EXERCISE DATA:
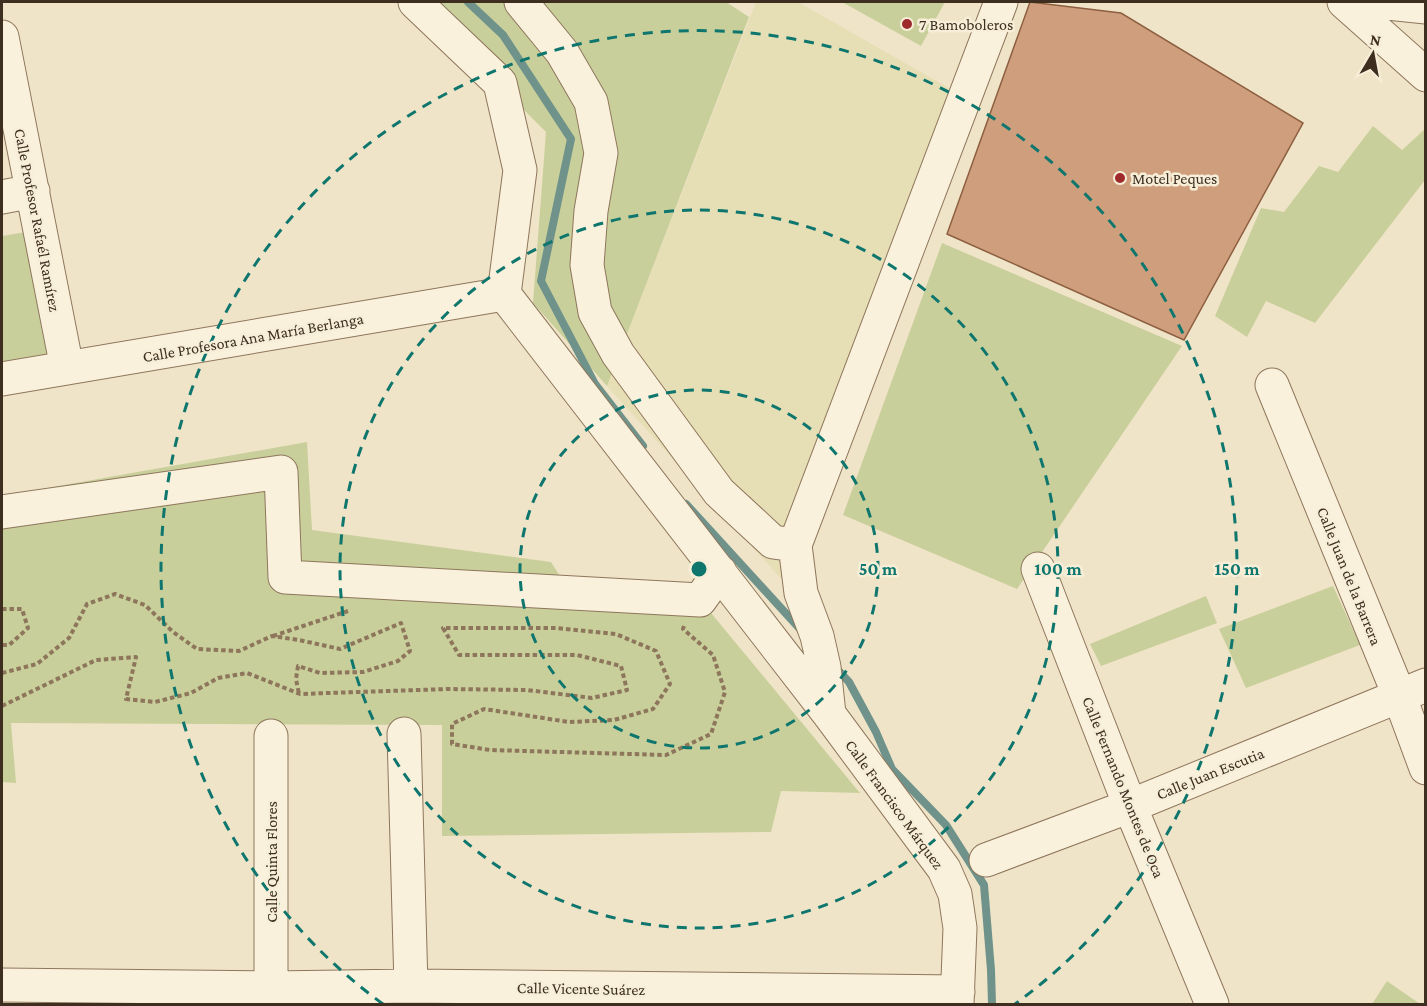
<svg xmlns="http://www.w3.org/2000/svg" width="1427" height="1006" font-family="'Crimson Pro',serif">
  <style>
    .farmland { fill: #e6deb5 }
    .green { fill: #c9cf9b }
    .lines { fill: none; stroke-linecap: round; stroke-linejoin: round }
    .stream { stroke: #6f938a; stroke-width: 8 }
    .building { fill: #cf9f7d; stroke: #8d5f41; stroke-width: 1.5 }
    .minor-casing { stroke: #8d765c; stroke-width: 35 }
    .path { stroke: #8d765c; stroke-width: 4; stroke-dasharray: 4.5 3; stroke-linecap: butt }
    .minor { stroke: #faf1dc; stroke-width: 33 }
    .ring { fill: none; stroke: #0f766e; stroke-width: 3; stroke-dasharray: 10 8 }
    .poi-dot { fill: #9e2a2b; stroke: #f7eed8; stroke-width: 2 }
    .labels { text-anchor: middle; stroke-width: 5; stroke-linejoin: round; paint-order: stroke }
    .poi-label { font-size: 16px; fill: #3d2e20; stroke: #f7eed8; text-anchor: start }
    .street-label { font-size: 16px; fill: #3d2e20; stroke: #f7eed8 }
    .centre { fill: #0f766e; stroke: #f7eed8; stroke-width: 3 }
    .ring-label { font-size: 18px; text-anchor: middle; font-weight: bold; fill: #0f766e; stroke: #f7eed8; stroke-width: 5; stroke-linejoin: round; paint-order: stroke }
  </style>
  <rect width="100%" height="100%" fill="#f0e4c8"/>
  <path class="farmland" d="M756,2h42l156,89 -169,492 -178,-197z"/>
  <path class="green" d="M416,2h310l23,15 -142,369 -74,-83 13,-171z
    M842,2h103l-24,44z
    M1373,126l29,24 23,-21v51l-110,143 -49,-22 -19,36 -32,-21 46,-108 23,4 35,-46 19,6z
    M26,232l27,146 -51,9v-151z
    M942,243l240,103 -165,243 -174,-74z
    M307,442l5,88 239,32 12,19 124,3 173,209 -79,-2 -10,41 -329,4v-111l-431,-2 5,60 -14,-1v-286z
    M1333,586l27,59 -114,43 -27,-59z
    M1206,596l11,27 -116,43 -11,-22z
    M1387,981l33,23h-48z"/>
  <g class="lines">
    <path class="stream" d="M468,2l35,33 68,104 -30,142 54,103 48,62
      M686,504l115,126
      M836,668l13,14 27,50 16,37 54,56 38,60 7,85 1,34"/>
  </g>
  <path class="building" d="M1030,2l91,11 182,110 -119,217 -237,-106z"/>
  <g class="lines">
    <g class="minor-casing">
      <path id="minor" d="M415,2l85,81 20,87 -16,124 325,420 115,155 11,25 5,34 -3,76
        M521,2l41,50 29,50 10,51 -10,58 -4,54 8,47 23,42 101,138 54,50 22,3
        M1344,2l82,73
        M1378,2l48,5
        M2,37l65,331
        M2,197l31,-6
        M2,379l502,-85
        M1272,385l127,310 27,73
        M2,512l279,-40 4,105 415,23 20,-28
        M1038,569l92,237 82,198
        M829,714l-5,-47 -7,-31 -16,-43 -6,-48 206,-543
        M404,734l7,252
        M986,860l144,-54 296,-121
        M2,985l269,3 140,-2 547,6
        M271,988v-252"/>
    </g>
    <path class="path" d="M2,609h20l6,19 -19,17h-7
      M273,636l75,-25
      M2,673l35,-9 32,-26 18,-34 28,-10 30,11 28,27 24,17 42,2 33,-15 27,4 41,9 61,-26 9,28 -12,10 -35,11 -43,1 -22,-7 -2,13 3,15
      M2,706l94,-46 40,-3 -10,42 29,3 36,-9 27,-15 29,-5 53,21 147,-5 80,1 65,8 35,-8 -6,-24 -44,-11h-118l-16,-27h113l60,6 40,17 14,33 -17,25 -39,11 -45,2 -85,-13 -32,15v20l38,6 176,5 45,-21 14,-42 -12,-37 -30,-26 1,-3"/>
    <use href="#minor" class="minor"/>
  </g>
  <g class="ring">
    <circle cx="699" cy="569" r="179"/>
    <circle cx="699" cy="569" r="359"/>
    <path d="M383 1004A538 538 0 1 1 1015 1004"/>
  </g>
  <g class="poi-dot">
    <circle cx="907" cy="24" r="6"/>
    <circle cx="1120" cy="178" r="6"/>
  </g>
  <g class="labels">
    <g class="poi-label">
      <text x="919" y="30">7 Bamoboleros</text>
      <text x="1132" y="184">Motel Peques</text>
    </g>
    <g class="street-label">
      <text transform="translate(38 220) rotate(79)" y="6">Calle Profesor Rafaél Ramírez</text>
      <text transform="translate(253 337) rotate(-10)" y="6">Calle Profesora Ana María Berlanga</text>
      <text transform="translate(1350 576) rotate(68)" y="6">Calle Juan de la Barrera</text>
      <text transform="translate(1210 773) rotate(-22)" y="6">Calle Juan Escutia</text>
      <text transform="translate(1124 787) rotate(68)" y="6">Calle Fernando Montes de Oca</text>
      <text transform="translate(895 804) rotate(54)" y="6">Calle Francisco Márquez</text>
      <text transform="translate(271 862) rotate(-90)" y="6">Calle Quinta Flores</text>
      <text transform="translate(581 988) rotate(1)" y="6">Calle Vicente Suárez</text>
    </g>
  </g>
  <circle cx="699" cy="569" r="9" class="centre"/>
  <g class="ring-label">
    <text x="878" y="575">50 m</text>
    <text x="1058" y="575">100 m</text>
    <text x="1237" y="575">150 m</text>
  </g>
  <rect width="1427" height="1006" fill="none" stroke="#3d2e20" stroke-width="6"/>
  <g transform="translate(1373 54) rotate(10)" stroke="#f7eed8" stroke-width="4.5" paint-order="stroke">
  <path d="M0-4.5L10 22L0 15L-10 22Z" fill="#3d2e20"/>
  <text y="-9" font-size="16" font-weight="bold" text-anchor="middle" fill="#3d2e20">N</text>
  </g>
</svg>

WORK TASK: Wherever the word "linecap" occurs in the data above, copy the line it sits in.

SOLUTION BELOW:
    .lines { fill: none; stroke-linecap: round; stroke-linejoin: round }
    .path { stroke: #8d765c; stroke-width: 4; stroke-dasharray: 4.5 3; stroke-linecap: butt }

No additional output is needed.